Climate, Science and Economy

Scientific Meeting Genootschap

On Wednesday 1 February 2017 you are welcome at the Scientific Meeting of the Genootschap. The theme of the meeting is “Climate, Science and Economy”

Datum1 februari 2017
Tijd18:00 – 20:00

Speakers

  • prof.dr. Daan Crommelin, CWI & UvA
    Simulating the climate system, from small to large 
  • prof.dr. Bob van der Zwaan, ECN & UvA 
    Long-term technology diffusion under a 2°C climate change control target 

Programme and location

You are welcome from 17.30h for coffee, tea, and sandwiches. The lectures will start at 18.00h and end around 19.30h. After the lectures drinks will be served.
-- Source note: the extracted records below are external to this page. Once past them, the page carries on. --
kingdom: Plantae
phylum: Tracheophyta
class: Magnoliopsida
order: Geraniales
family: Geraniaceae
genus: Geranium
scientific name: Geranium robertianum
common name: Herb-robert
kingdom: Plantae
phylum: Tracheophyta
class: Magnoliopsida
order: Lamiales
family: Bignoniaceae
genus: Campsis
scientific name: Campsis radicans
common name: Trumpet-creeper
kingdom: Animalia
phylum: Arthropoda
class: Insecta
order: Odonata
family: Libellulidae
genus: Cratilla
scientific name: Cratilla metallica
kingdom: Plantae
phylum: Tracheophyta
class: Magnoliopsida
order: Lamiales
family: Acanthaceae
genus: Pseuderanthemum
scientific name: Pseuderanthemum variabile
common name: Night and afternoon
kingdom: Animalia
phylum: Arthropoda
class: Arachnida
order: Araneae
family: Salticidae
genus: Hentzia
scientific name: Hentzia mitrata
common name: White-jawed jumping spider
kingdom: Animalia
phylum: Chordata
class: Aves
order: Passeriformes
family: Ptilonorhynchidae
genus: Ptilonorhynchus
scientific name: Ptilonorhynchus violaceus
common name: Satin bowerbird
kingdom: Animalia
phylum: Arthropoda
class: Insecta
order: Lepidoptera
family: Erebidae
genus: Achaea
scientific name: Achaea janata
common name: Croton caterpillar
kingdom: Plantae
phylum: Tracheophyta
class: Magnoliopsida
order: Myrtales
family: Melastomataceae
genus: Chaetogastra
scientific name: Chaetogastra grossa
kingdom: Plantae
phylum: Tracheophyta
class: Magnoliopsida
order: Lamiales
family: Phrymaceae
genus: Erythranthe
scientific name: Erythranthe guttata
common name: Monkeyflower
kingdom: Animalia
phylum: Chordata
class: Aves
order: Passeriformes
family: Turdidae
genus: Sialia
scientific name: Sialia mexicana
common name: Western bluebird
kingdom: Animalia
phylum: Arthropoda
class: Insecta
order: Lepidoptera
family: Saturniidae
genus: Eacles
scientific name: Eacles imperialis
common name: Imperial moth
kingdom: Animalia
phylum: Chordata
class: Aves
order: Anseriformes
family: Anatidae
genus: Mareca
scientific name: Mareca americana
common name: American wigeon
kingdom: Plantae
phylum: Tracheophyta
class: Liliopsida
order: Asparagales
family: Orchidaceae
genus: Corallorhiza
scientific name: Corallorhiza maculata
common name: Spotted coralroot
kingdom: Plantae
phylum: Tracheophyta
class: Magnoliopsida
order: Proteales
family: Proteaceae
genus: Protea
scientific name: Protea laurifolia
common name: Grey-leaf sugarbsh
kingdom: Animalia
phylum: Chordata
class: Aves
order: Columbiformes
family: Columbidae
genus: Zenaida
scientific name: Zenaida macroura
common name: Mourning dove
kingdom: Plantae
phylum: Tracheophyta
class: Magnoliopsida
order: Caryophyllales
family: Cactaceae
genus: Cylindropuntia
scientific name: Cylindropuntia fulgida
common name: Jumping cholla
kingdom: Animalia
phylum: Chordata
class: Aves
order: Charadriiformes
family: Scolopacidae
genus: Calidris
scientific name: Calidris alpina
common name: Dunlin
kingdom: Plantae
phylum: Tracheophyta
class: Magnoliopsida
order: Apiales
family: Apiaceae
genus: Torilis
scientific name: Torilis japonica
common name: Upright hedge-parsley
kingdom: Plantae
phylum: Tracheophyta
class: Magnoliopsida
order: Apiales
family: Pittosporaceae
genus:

The location is room C0.110, UvA Faculty of Science, Science Park 904, 1098 XH Amsterdam.

Directions to Science Park

Target group

The meeting is open for members of the Genootschap, employees and PhD-students from AMC, FNWI, and ACTA of the University of Amsterdam and employees and PhD-students from FALW, FEW and VUMC of the Free University Amsterdam.

Registration

We would like to ask you to register for this meeting via gngh@uva.nl

Register

Abstracts

Bob van der Zwaan (ECN & UvA): “Long-term technology diffusion under a 2°C climate change control target “

This presentation provides a perspective on the long-term energy technology diffusion patterns required to reach a stringent climate change target with a maximum average atmospheric temperature increase of 2°C. If the anthropogenic temperature increase is to be limited to 2°C, total CO2 emissions will have to be reduced massively, so as to reach negative values during the second half of the century. Particularly power sector CO2 emissions may have to become negative from around 2050 onwards, according to a cross-model comparison exercise, in order to compensate for greenhouse gas emissions in other sectors where emissions abatement is more costly. The annual additional capacity deployment intensity for renewables such as solar and wind energy may relatively soon need to be much higher than that recently observed for coal-based power plants. Estimates are given for the aggregated low-carbon energy system cost requirements on the supply side until the middle of the century.

Daan Crommelin (CWI&UvA): “Simulating the climate system, from small to large”

The atmosphere and oceans are systems with physical processes on a wide range of spatial and temporal scales. The spectrum ranges from planetary-scale patterns and flows, changing over time periods from days (atmosphere) to years and longer (oceans), to processes such as small-scale whirls and turbulence, or convection and cloud formation, and further down. This multiscale character poses major challenges for the simulation of atmospheric and oceanic flows and thus of the climate system as a whole. It is computationally unfeasible to resolve and simulate all relevant scales explicitly, so that simplified representations of physical processes at small/fast scales are often used in numerical simulations. Formulating such representations is a difficult yet important problem, since good representations (or lack thereof) of small-scale processes such as convection, cloud physics and oceanic eddies affect the quality and accuracy of forecasts and climate studies. I will discuss some of the recent ideas and approaches that are pursued to deal with this problem.